Are they part of the same company? Is Burberrys of London a diffusion line?


----------



## bigCat (Jun 10, 2005)

They are the same company, there was a brand name change for marketing reasons not so long ago.


----------



## medwards (Feb 6, 2005)

https://askandyaboutclothes.com/community/threads/burberry-vs-burberrys.50445/


----------



## a tailor (May 16, 2005)

*burberrys*

is it possable that burberrys of london is made in england? and then burberrys is made elsewear like hickey freeman? anyone?


----------



## jamgood (Feb 8, 2006)

a tailor said:


> is it possable that burberrys of london is made in england? and then burberrys is made elsewear like hickey freeman? anyone?
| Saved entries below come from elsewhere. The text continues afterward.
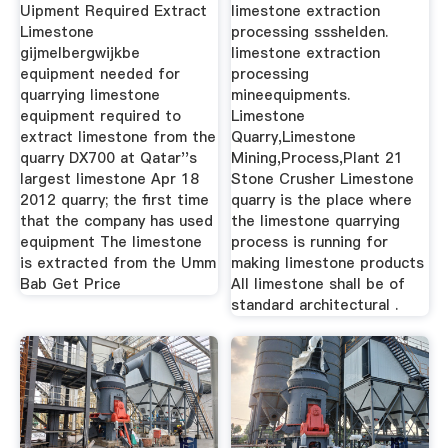
The Quarry
Uipment Required Extract
limestone extraction
Limestone
processing ssshelden.
gijmelbergwijkbe
limestone extraction
equipment needed for
processing
quarrying limestone
mineequipments.
equipment required to
Limestone
extract limestone from the
Quarry,Limestone
quarry DX700 at Qatar''s
Mining,Process,Plant 21
largest limestone Apr 18
Stone Crusher Limestone
2012 quarry; the first time
quarry is the place where
that the company has used
the limestone quarrying
equipment The limestone
process is running for
is extracted from the Umm
making limestone products
Bab Get Price
All limestone shall be of
standard architectural .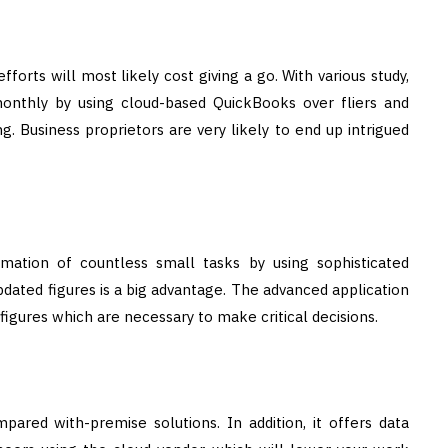
forts will most likely cost giving a go. With various study,
 monthly by using cloud-based QuickBooks over fliers and
g. Business proprietors are very likely to end up intrigued
ation of countless small tasks by using sophisticated
dated figures is a big advantage. The advanced application
igures which are necessary to make critical decisions.
red with-premise solutions. In addition, it offers data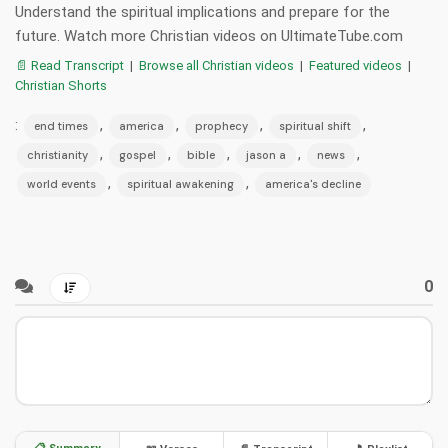
Understand the spiritual implications and prepare for the
future. Watch more Christian videos on UltimateTube.com
📄 Read Transcript
|
Browse all Christian videos
|
Featured videos
|
Christian Shorts
:
,
,
,
,
end times
america
prophecy
spiritual shift
,
,
,
,
,
christianity
gospel
bible
jason a
news
,
,
world events
spiritual awakening
america's decline
0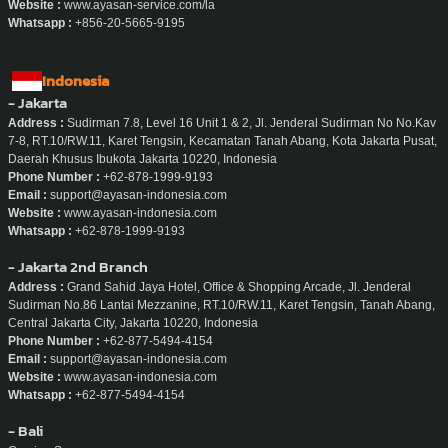
Website :
www.ayasan-service.com/la
Whatsapp :
+856-20-5665-9195
Indonesia
- Jakarta
Address :
Sudirman 7.8, Level 16 Unit 1 & 2, Jl. Jenderal Sudirman No No.Kav
7-8, RT.10/RW.11, Karet Tengsin, Kecamatan Tanah Abang, Kota Jakarta Pusat,
Daerah Khusus Ibukota Jakarta 10220, Indonesia
Phone Number :
+62-878-1999-9193
Email :
support@ayasan-indonesia.com
Website :
www.ayasan-indonesia.com
Whatsapp :
+62-878-1999-9193
- Jakarta 2nd Branch
Address :
Grand Sahid Jaya Hotel, Office & Shopping Arcade, Jl. Jenderal
Sudirman No.86 Lantai Mezzanine, RT.10/RW.11, Karet Tengsin, Tanah Abang,
Central Jakarta City, Jakarta 10220, Indonesia
Phone Number :
+62-877-5494-4154
Email :
support@ayasan-indonesia.com
Website :
www.ayasan-indonesia.com
Whatsapp :
+62-877-5494-4154
- Bali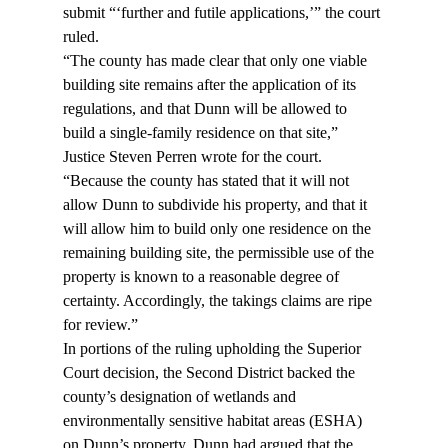
submit “‘further and futile applications,’” the court 
ruled.
“The county has made clear that only one viable 
building site remains after the application of its 
regulations, and that Dunn will be allowed to 
build a single-family residence on that site,” 
Justice Steven Perren wrote for the court. 
“Because the county has stated that it will not 
allow Dunn to subdivide his property, and that it 
will allow him to build only one residence on the 
remaining building site, the permissible use of the 
property is known to a reasonable degree of 
certainty. Accordingly, the takings claims are ripe 
for review.”
In portions of the ruling upholding the Superior 
Court decision, the Second District backed the 
county’s designation of wetlands and 
environmentally sensitive habitat areas (ESHA) 
on Dunn’s property. Dunn had argued that the 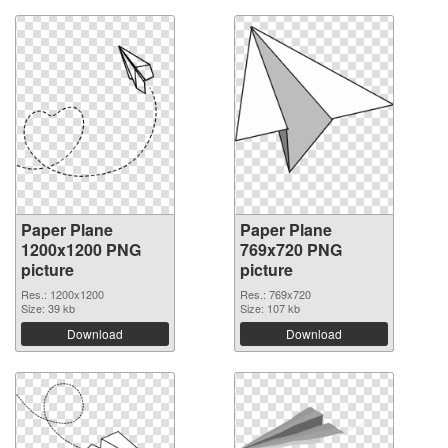
Paper Plane
Paper Plane
1200x1200 PNG
769x720 PNG
picture
picture
Res.: 1200x1200
Res.: 769x720
Size: 39 kb
Size: 107 kb
Download
Download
Hello Mr. P. I think tailored Burberry (USA) is licensed to Hickey Freeman, but I'm not sure of the wording on the US label. The inside chest pocket has what appears to be a white HF make tag. Can't recall if "London" is below Burberry on the label. I think Gitman makes the US shirts. Do you recall about 25 years ago when US Chester Barrie was made by Hickey Freeman under license, and had 5 sleeve buttons? H-F was also the licensee of the US Gieves & Hawks RTW experiment of about 10 years ago.


----------